_AIM OF THE EXERCISE_. In the material below, find each line that contains the word "size" and copy it.

_STUDY MATERIAL_.
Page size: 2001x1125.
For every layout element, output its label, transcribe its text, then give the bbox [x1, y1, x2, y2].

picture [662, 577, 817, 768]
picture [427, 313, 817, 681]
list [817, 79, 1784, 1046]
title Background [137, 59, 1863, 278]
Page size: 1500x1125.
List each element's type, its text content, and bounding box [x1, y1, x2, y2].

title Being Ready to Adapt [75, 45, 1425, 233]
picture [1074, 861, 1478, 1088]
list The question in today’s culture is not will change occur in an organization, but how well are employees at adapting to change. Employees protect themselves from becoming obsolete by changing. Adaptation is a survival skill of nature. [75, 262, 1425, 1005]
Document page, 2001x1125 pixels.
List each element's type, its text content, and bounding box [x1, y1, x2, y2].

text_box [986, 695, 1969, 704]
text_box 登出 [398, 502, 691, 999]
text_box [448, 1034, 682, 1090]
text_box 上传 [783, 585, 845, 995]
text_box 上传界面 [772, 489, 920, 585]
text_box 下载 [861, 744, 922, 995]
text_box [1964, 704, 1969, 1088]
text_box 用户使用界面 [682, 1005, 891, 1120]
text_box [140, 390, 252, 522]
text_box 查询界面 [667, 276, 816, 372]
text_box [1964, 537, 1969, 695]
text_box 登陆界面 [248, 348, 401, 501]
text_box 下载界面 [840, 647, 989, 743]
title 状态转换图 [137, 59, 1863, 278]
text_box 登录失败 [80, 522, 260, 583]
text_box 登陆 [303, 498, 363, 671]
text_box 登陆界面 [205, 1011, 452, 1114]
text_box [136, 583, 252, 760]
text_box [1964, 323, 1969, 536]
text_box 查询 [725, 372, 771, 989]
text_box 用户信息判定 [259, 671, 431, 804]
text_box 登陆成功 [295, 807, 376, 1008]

_EXERCISE RESULT_.
Page size: 2001x1125.
Page size: 1500x1125.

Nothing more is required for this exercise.